Desde luego tal es el rango que corresponde a Celta, Mallorca, Zaragoza, Levante y Rayo Vallecano. Ninguno, pese a la meritoria propuesta del modesto club madrileño, posee argumentos más sólidos que el Athletic, que habiendo firmado una campaña mediocre desde cualquier punto de vista tiene a tres de ellos a su espalda en la clasificación y el Levante a solo tres puntos.
ENTONADOS. Balaídos aparece como una segunda oportunidad de oro para ratificar el espíritu de enmienda. Reciente todavía el frustrado intento en casa del otro conjunto gallego, el Athletic no puede fallar. Acudirá sin Herrera, sancionado, pero con Iturraspe apto y en un buen momento, que sería el denominador común de casi todos sus compañeros. Pocas veces a lo largo de este temporada ha coincidido que hubiese tanta gente entonada o al menos ofreciendo una versión aceptable. Iraizoz, Gurpegi, Ekiza, San José y Aduriz se encuadrarían en el primer apartado, mientras que Aurtenetxe, De Marcos, Muniain o Susaeta, estarían incluidos en el segundo.

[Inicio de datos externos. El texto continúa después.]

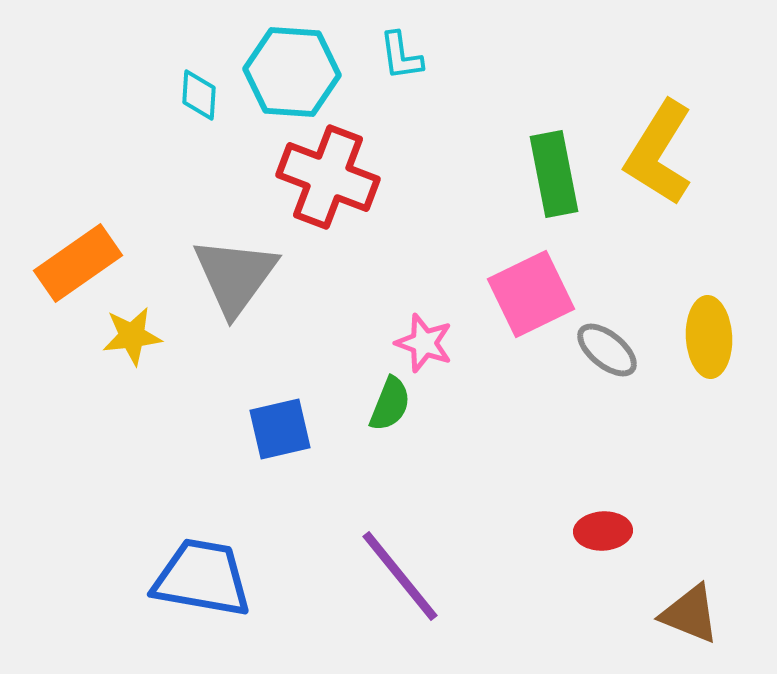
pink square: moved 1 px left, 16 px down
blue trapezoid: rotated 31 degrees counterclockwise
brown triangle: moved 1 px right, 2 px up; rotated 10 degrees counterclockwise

Es ahora precisamente cuando el reiterado lamento de Bielsa ha perdido sentido. Decía el técnico que su labor consiste en tener en buenas condiciones al mayor número de efectivos al mismo tiempo y esto es lo que se viene produciendo en el último mes. De ahí que la nota del colectivo haya subido y que el fútbol característico del grupo se esté plasmando con mayor continuidad. Aprovechar esta inercia bastaría para complicar la vida al Celta y dejar el objetivo prácticamente zanjado.
Este viernes no estarán enfrente Xavi, Piqué, Messi, Cristiano, Ramos o Xabi Alonso, solo habrá un grupo tan motivado por sus urgencias como discreto en su repertorio. El grado de dificultad previsible no diferirá en exceso del que planteaba el paso por Riazor, donde salió a relucir la seguridad y la decisión que convierten al Athletic en un adversario tremendamente incómodo, temible. Tiene por tanto el equipo la inaplazable ocasión de corresponder con fútbol y tres puntos a la ilimitada paciencia de su gente. Sería una porción nada más de lo que hay pendiente, pero ya va siendo hora de satisfacer la deuda.